Opinion · Punto y seguido

Horas contadas para Karzai

Le precedieron Saddam y Musharraf. Ahora las campanas doblan por otro hombre de EEUU con fecha de caducidad. Y ya hay una alternativa a Hamid Karzai: el fundamentalista y empleado del Banco Mundial Abdullah Abdullah, que ocupó el lugar de Karzai el día de la investidura de Obama. El presidente afgano no había sido invitado.

Según la versión oficial, la caída en desgracia del afgano se debe a su incapacidad de acabar con los talibán, aunque hay otro motivo: se había vuelto crítico con sus amos. El ex consultor de la petrolera Unocal y candidato de los talibán ante la ONU se convirtió en presidente de la mano de Bush tras el monumental fraude electoral de 2005 que originó la dimisión de 14 de los 16 candidatos. Cuando le dijeron que había personas que habían votado hasta 15 veces, dijo: “¡Esto demuestra las ganas de participar en las elecciones!”.

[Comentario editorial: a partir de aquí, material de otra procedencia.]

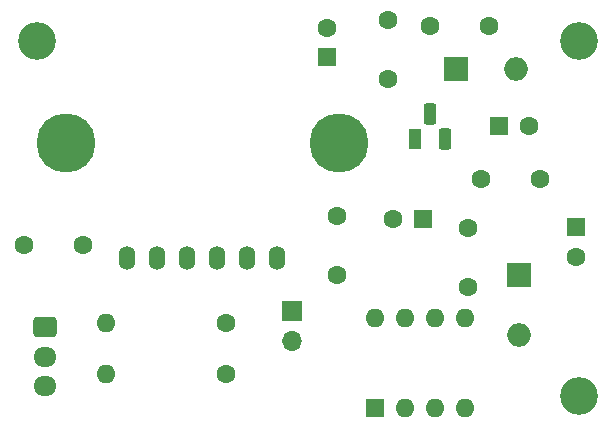
<source format=gbr>
%TF.GenerationSoftware,KiCad,Pcbnew,7.0.9*%
%TF.CreationDate,2023-12-11T15:29:27+01:00*%
%TF.ProjectId,MPX5100DP-THT-board,4d505835-3130-4304-9450-2d5448542d62,1.2*%
%TF.SameCoordinates,Original*%
%TF.FileFunction,Soldermask,Top*%
%TF.FilePolarity,Negative*%
%FSLAX46Y46*%
G04 Gerber Fmt 4.6, Leading zero omitted, Abs format (unit mm)*
G04 Created by KiCad (PCBNEW 7.0.9) date 2023-12-11 15:29:27*
%MOMM*%
%LPD*%
G01*
G04 APERTURE LIST*
G04 Aperture macros list*
%AMRoundRect*
0 Rectangle with rounded corners*
0 $1 Rounding radius*
0 $2 $3 $4 $5 $6 $7 $8 $9 X,Y pos of 4 corners*
0 Add a 4 corners polygon primitive as box body*
4,1,4,$2,$3,$4,$5,$6,$7,$8,$9,$2,$3,0*
0 Add four circle primitives for the rounded corners*
1,1,$1+$1,$2,$3*
1,1,$1+$1,$4,$5*
1,1,$1+$1,$6,$7*
1,1,$1+$1,$8,$9*
0 Add four rect primitives between the rounded corners*
20,1,$1+$1,$2,$3,$4,$5,0*
20,1,$1+$1,$4,$5,$6,$7,0*
20,1,$1+$1,$6,$7,$8,$9,0*
20,1,$1+$1,$8,$9,$2,$3,0*%
G04 Aperture macros list end*
%ADD10C,1.600000*%
%ADD11C,5.000000*%
%ADD12O,1.400000X2.000000*%
%ADD13C,3.200000*%
%ADD14R,1.600000X1.600000*%
%ADD15RoundRect,0.250000X-0.725000X0.600000X-0.725000X-0.600000X0.725000X-0.600000X0.725000X0.600000X0*%
%ADD16O,1.950000X1.700000*%
%ADD17R,2.000000X2.000000*%
%ADD18O,2.000000X2.000000*%
%ADD19R,1.700000X1.700000*%
%ADD20O,1.700000X1.700000*%
%ADD21R,1.100000X1.800000*%
%ADD22RoundRect,0.275000X-0.275000X-0.625000X0.275000X-0.625000X0.275000X0.625000X-0.275000X0.625000X0*%
%ADD23O,1.600000X1.600000*%
G04 APERTURE END LIST*
D10*
%TO.C,C9*%
X79756000Y-43688000D03*
X79756000Y-48688000D03*
%TD*%
D11*
%TO.C,U3*%
X45747848Y-36449000D03*
X68847848Y-36449000D03*
D12*
X50947848Y-46226000D03*
X53487848Y-46226000D03*
X56027848Y-46226000D03*
X58567848Y-46226000D03*
X61107848Y-46226000D03*
X63647848Y-46226000D03*
%TD*%
D10*
%TO.C,C8*%
X80899000Y-39497000D03*
X85899000Y-39497000D03*
%TD*%
D13*
%TO.C,REF\u002A\u002A*%
X43307000Y-27813000D03*
%TD*%
%TO.C,REF\u002A\u002A*%
X89154000Y-27813000D03*
%TD*%
D14*
%TO.C,C1*%
X88900000Y-43601000D03*
D10*
X88900000Y-46101000D03*
%TD*%
%TO.C,C6*%
X68707000Y-42672000D03*
X68707000Y-47672000D03*
%TD*%
D15*
%TO.C,J1*%
X43942000Y-52070000D03*
D16*
X43942000Y-54570000D03*
X43942000Y-57070000D03*
%TD*%
D10*
%TO.C,C3*%
X76581000Y-26543000D03*
X81581000Y-26543000D03*
%TD*%
D14*
%TO.C,C7*%
X75946000Y-42926000D03*
D10*
X73446000Y-42926000D03*
%TD*%
D14*
%TO.C,C2*%
X82423000Y-35052000D03*
D10*
X84923000Y-35052000D03*
%TD*%
D17*
%TO.C,D2*%
X78740000Y-30226000D03*
D18*
X83820000Y-30226000D03*
%TD*%
D19*
%TO.C,J2*%
X64897000Y-50673000D03*
D20*
X64897000Y-53213000D03*
%TD*%
D13*
%TO.C,REF\u002A\u002A*%
X89154000Y-57912000D03*
%TD*%
D21*
%TO.C,U4*%
X75311000Y-36087000D03*
D22*
X76581000Y-34017000D03*
X77851000Y-36087000D03*
%TD*%
D10*
%TO.C,R1*%
X59309000Y-51689000D03*
D23*
X49149000Y-51689000D03*
%TD*%
D14*
%TO.C,U1*%
X71882000Y-58928000D03*
D23*
X74422000Y-58928000D03*
X76962000Y-58928000D03*
X79502000Y-58928000D03*
X79502000Y-51308000D03*
X76962000Y-51308000D03*
X74422000Y-51308000D03*
X71882000Y-51308000D03*
%TD*%
D10*
%TO.C,C10*%
X47204000Y-45085000D03*
X42204000Y-45085000D03*
%TD*%
%TO.C,R2*%
X59309000Y-56007000D03*
D23*
X49149000Y-56007000D03*
%TD*%
D17*
%TO.C,D1*%
X84074000Y-47625000D03*
D18*
X84074000Y-52705000D03*
%TD*%
D14*
%TO.C,C4*%
X67818000Y-29210000D03*
D10*
X67818000Y-26710000D03*
%TD*%
%TO.C,C5*%
X73025000Y-31035000D03*
X73025000Y-26035000D03*
%TD*%
M02*

</source>
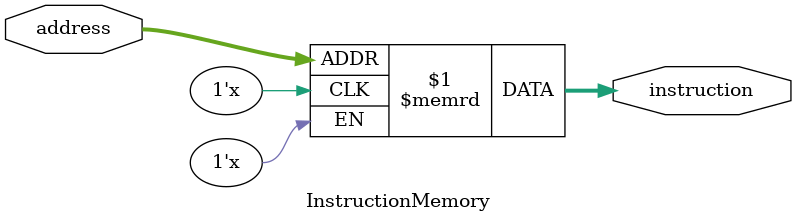
<source format=v>
module InstructionMemory (
    input [31:0] address,
    output [31:0] instruction
);

// Example memory initialized with instructions
reg [31:0] memory[255:0];

assign instruction = memory[address];

endmodule

</source>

Karzai se había dado cuenta de que Washington le estaba tomando el pelo: por un lado le exigía mano dura contra los talibán y, por otro, les armaba. No iba a cargar solo con toda la responsabilidad del desastre del país, por lo que empezó a cuestionar la impunidad en los delitos cometidos por los ocupantes, se negó a firmar la petición de EEUU de establecer bases permanentes y permitió que el parlamento investigara la participación de los oficiales de la OTAN en el transporte de droga al extranjero. Paralelamente, negoció con los jefes tribales la creación de un Estado islámico que exigiría la retirada de los ocupantes y prohibió a la prensa llamar terroristas a quienes atentaban contra los extranjeros. Patriotismo tardío de un oportunista.

Los riesgos de un cese brusco de Karzai han empujado a EEUU a organizar esta segunda vuelta de las elecciones. Una vez humillado, aceptará un puesto inferior, pensaron. Si a través de un Gobierno fuerte dirigido por Abdullah Washington no consigue construir el gasoducto Caspio-Afganistán-Pakistán ni instalar lo que va a ser una mega base militar en este territorio, cubrirá el vacío de poder con más soldados, ignorando la propuesta de políticos locales de crear un consejo presidencial compuesto por hombres influyentes del país.

Planes que se desharán por el choque de los intereses de demasiados actores –EEUU y Europa, Rusia, China, Irán, India, Pakistán, Turquía y Arabia Saudí– y por el hondo sufrimiento de los afganos, que aborta cualquier actividad que genere futuro.